In November of 2019 Disney+ launched and investors and audiences were excited for its huge catalogue of classics, its massive box office hits like Avengers and Star Wars, and the laundry list of original series that were slated to be released. All of these things were impressive, but all of these were known and expected. It was announced a few months after Disney+ had launched that Disney had purchased the rights to the filmed version of Hamilton for $75 million. Meaning, the release of Hamilton was also planned and expected, albeit, about 16 months earlier than planned.

So what makes the July 3rd, 2020 release of Hamilton such a defining moment for the success of Disney+? It was everything that could not have been planned and expected. The scale and scope of the covid-19 pandemic, leaving people stranded at home and feeling lost and hopeless. The country ripping apart at the seams from a long-overdue uprising about race and police violence. These were two of the worst moments in modern American history, a deadly pandemic and a deadly racial reckoning. The country needed something to feel good about without feeling guilty for feeling good. The answer came in the form of one of the greatest musicals ever written and performed by Broadway’s most talented actors who happen to be racially diverse. Through song, dance, and storytelling, it told a hopeful story about America. A moment where entertainment provided temporary relief from illness, both physical and social.
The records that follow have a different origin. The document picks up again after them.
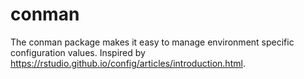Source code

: # conman

The conman package makes it easy to manage environment specific configuration values. Inspired by <https://rstudio.github.io/config/articles/introduction.html>.
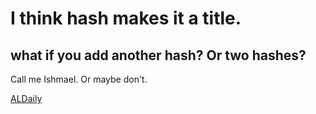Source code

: # I think hash makes it a title.
## what if you add another hash? Or two hashes?
Call me Ishmael. Or maybe don't.

[ALDaily](http://www.aldaily.com)
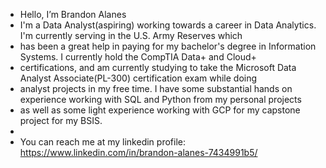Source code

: - Hello, I’m Brandon Alanes
-  I'm a Data Analyst(aspiring) working towards a career in Data Analytics. I'm currently serving in the U.S. Army Reserves which
-  has been a great help in paying for my bachelor's degree in Information Systems. I currently hold the CompTIA Data+ and Cloud+
-  certifications, and am currently studying to take the Microsoft Data Analyst Associate(PL-300) certification exam while doing
-  analyst projects in my free time. I have some substantial hands on experience working with SQL and Python from my personal projects
- as well as some light experience working with GCP for my capstone project for my BSIS.
-   
-  You can reach me at my linkedin profile:
https://www.linkedin.com/in/brandon-alanes-7434991b5/


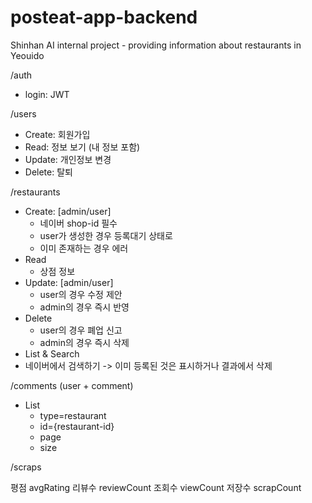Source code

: # posteat-app-backend
Shinhan AI internal project - providing information about restaurants in Yeouido



/auth
 - login: JWT

/users
 - Create: 회원가입
 - Read: 정보 보기 (내 정보 포함)
 - Update: 개인정보 변경
 - Delete: 탈퇴

/restaurants
 - Create: [admin/user]
   - 네이버 shop-id 필수
   - user가 생성한 경우 등록대기 상태로
   - 이미 존재하는 경우 에러
 - Read
   - 상점 정보
 - Update: [admin/user]
   - user의 경우 수정 제안
   - admin의 경우 즉시 반영
 - Delete
   - user의 경우 폐업 신고
   - admin의 경우 즉시 삭제
 - List & Search
 - 네이버에서 검색하기 -> 이미 등록된 것은 표시하거나 결과에서 삭제

/comments (user + comment)
 - List
   - type=restaurant
   - id={restaurant-id}
   - page
   - size

/scraps

평점 avgRating
리뷰수 reviewCount
조회수 viewCount
저장수 scrapCount
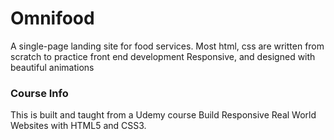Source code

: # Omnifood
A single-page landing site for food services.
Most html, css are written from scratch to practice front end development
Responsive, and designed with beautiful animations

### Course Info

This is built and taught from a Udemy course Build Responsive Real World Websites with HTML5 and CSS3.
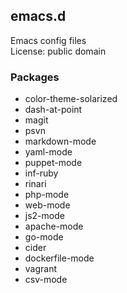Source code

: ## emacs.d

Emacs config files  
License: public domain

### Packages
* color-theme-solarized
* dash-at-point
* magit
* psvn
* markdown-mode
* yaml-mode
* puppet-mode
* inf-ruby
* rinari
* php-mode
* web-mode
* js2-mode
* apache-mode
* go-mode
* cider
* dockerfile-mode
* vagrant
* csv-mode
Occasionally art meets a moment and something is created, something that cannot be replicated. Moments like Whitney Houston’s Star Spangled Banner at the Super Bowl, or Jimmy Hendrix National Anthem at Woodstock, or David Letterman’s first show on air after 9/11/2001. The release of Hamilton in our time of need ranks with these classic events.

While we cannot calculate the full extent that Hamilton benefitted Disney+ in terms of subscribers or revenue, none of that is necessary to determine that the July 3rd, 2020 release of the movie was the single most important release for Disney+ in their first year.

It secured a large number of new subscribers, but it also met the moment on a scale that no one could have predicted. Due to the strength of Disney+’s catalogue, the streamer would have likely crawled its way into the top tier by now, 19 months after launching, but it didn’t need to crawl, because Hamilton catapulted it there nearly one year ago.

Disney can always green light another Star Wars project or another Marvel series, but the one thing they cannot order is the magic that happened last summer with Hamilton. These moments are rare, but they can change the world when they happen.

Read: Disneyland Makes Huge Change to Park Hours Starting in July

While the world may not have been changed forever, Disney+ and The Walt Disney Company will forever be changed because of Lin Manuel Miranda’s masterpiece Hamilton and how it pulled the country out of the dark deep pit of a public health pandemic and long term systemic racism. 

I’ve fought hard to not use quotes from the show throughout this piece, but I can’t help it for the conclusion: Disney should be very proud that they did not throw away their shot to boost their subscription service and make a social statement in favor of diversity and equality.

Famously it is said that Disney was all started by a mouse, a reference to Mickey Mouse. Since then, the Mouse has been bolstered by the worlds of Star Wars, the Marvel Universe, and the heart wrenching films of Pixar. This powerhouse added even more new projects that brought us Baby Yoda (“Grogu”). But, it wasn’t until a musical written about Treasury Secretary Alexander Hamilton, that the streaming service had what it needed to leave the rest of the streaming world behind and truly battle for the top spot.

It has been a wild ride, I wonder what the next moment will be and where will it come from. But, that is pointless, because if I can predict the moment, then it is not the moment.